Quattro anni dopo, l’Europa deve nuovamente fare i conti con la polveriera dei Balcani. A nulla valgono le risoluzioni dell’Onu, che intimano alle milizie di Milosevic di por fine alle violenze contro la popolazione kosovara. Falliti i tentativi negoziali a Rambouillet, si rafforza così l’idea della necessità della “guerra morale”. L’opinione pubblica americana non guarda, però, di buon occhio l’ennesima operazione “fuori area” volta a districare il bandolo della matassa europea. Sulla scelta americana peserà, non poco, la forte pressione su Washington della “Vecchia Europa”. Alla fine, la guerra si farà con l’opposizione della sola Grecia. Se quindi politicamente l’Unione Europea si mostrerà compatta in questa occasione, tuttavia la “guerra umanitaria” sarà possibile solo grazie agli americani, che copriranno l’80 per cento dello sforzo militare. Un intervento, quello in Kosovo, condotto sotto il vessillo della Nato al di fuori delle Nazioni Unite, che non vengono investite della questione. Gli americani e gli europei sanno infatti che, al Consiglio di Sicurezza, la Russia opporrebbe il veto ad una risoluzione-ultimatum a Belgrado, tradizionalmente vicina alle posizioni di Mosca.

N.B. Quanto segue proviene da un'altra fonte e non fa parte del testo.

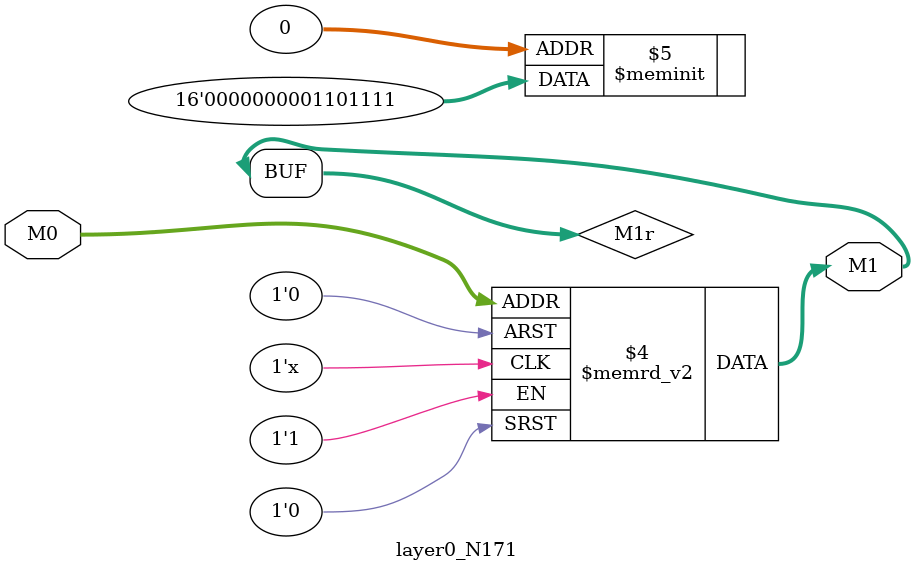
<source format=v>
module layer0_N171 ( input [2:0] M0, output [1:0] M1 );

	(*rom_style = "distributed" *) reg [1:0] M1r;
	assign M1 = M1r;
	always @ (M0) begin
		case (M0)
			3'b000: M1r = 2'b11;
			3'b100: M1r = 2'b00;
			3'b010: M1r = 2'b10;
			3'b110: M1r = 2'b00;
			3'b001: M1r = 2'b11;
			3'b101: M1r = 2'b00;
			3'b011: M1r = 2'b01;
			3'b111: M1r = 2'b00;

		endcase
	end
endmodule

</source>
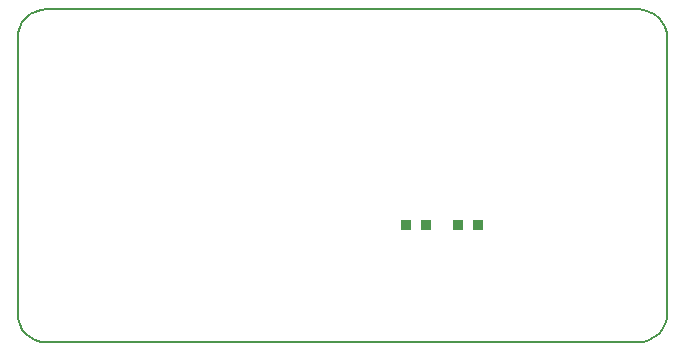
<source format=gbr>
G04 PROTEUS RS274X GERBER FILE*
%FSLAX45Y45*%
%MOMM*%
G01*
%ADD17R,0.889000X0.889000*%
%ADD22C,0.203200*%
D17*
X+3727280Y+890000D03*
X+3900000Y+890000D03*
X+3462720Y+890000D03*
X+3290000Y+890000D03*
D22*
X+0Y+150000D02*
X+0Y+2470000D01*
X+250000Y+2720000D02*
X+5250000Y+2720000D01*
X+5500000Y+2470000D02*
X+5500000Y+150000D01*
X+5250000Y-100000D02*
X+250000Y-100000D01*
X+0Y+2470000D02*
X+4974Y+2521117D01*
X+19287Y+2568389D01*
X+42023Y+2610900D01*
X+72266Y+2647734D01*
X+109100Y+2677977D01*
X+151611Y+2700713D01*
X+198883Y+2715026D01*
X+250000Y+2720000D01*
X+0Y+150000D02*
X+4974Y+98883D01*
X+19287Y+51611D01*
X+42023Y+9100D01*
X+72266Y-27734D01*
X+109100Y-57977D01*
X+151611Y-80713D01*
X+198883Y-95026D01*
X+250000Y-100000D01*
X+5250000Y-100000D02*
X+5301117Y-95026D01*
X+5348389Y-80713D01*
X+5390900Y-57977D01*
X+5427734Y-27734D01*
X+5457977Y+9100D01*
X+5480713Y+51611D01*
X+5495026Y+98883D01*
X+5500000Y+150000D01*
X+5500000Y+2470000D02*
X+5495026Y+2521117D01*
X+5480713Y+2568389D01*
X+5457977Y+2610900D01*
X+5427734Y+2647734D01*
X+5390900Y+2677977D01*
X+5348389Y+2700713D01*
X+5301117Y+2715026D01*
X+5250000Y+2720000D01*
M02*

</source>
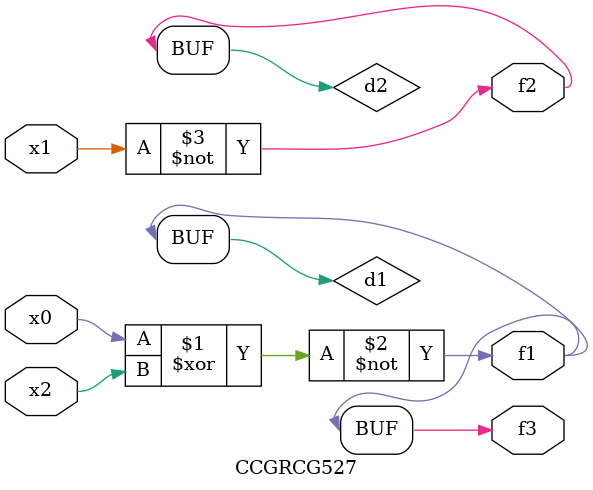
<source format=v>
module CCGRCG527(
	input x0, x1, x2,
	output f1, f2, f3
);

	wire d1, d2, d3;

	xnor (d1, x0, x2);
	nand (d2, x1);
	nor (d3, x1, x2);
	assign f1 = d1;
	assign f2 = d2;
	assign f3 = d1;
endmodule

</source>
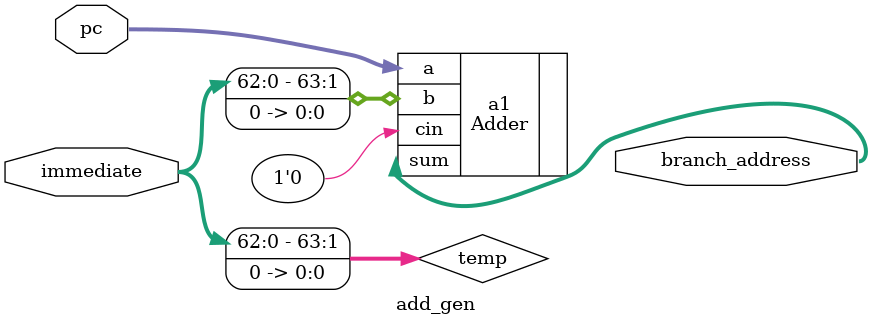
<source format=v>
`include "Adder.v"
module add_gen(
    input [63:0] pc,
    input [63:0] immediate,
    output [63:0] branch_address
);

wire [63:0] temp;
assign temp= immediate << 1; // temp=2*immediate

Adder a1(
    .a(pc),
    .b(temp),
    .cin(1'b0),
    .sum(branch_address)
);
endmodule


</source>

L’11 settembre 2001 catapulta bruscamente l’America nella nuova era della guerra globale al terrorismo. A dieci anni dal crollo dell’Unione Sovietica, l’America vede emergere un altro Nemico. Impalpabile, sfuggente ed irrazionale, il terrorismo islamico - probabilmente sottovalutato, nonostante le avvisaglie degli anni Novanta - trascina gli Stati Uniti nella guerra asimmetrica. Che è in parte invisibile, agli antipodi della guerra classica tra nazioni. Washington è obbligata a cambiare nuovamente le proprie priorità strategiche. All’indomani del terribile e infame attacco a New York e Washington, i giornali di tutto il mondo titolano: “E’ la Terza Guerra Mondiale”. Nelle cancellerie dei paesi amici, non meno che in quelli ostili agli Stati Uniti, si teme che l’America ferita possa reagire unilateralmente sprigionando tutta la sua micidiale potenza bellica. C’è la consapevolezza che, in poche ore, gli Usa sarebbero in grado di incenerire le tre capitali dell’ “Asse del Male”. Il presidente americano Bush sceglie, invece, saggiamente la strada della reazione multilaterale e lavora con pazienza per costruire una coalizione, che, per numero di adesioni, non ha precedenti nella storia dell’umanità. L’attacco all’Afghanistan, lanciato dopo aver chiesto inutilmente al regime di Kabul la consegna dello “sceicco della morte”, è condotta con il supporto praticamente unanime della comunità internazionale. E’ il primo passo nella lunga e complessa lotta al terrorismo, che ha già ridisegnato gli assetti della geo-politica planetaria. “Con noi, o contro di noi”, è l’imperativo categorico di Bush in questa nuova stagione dagli esiti imprevedibili. Con la Libertà o con il Terrore. L’America del nuovo secolo torna a guardare il mondo con gli occhi di Wilson.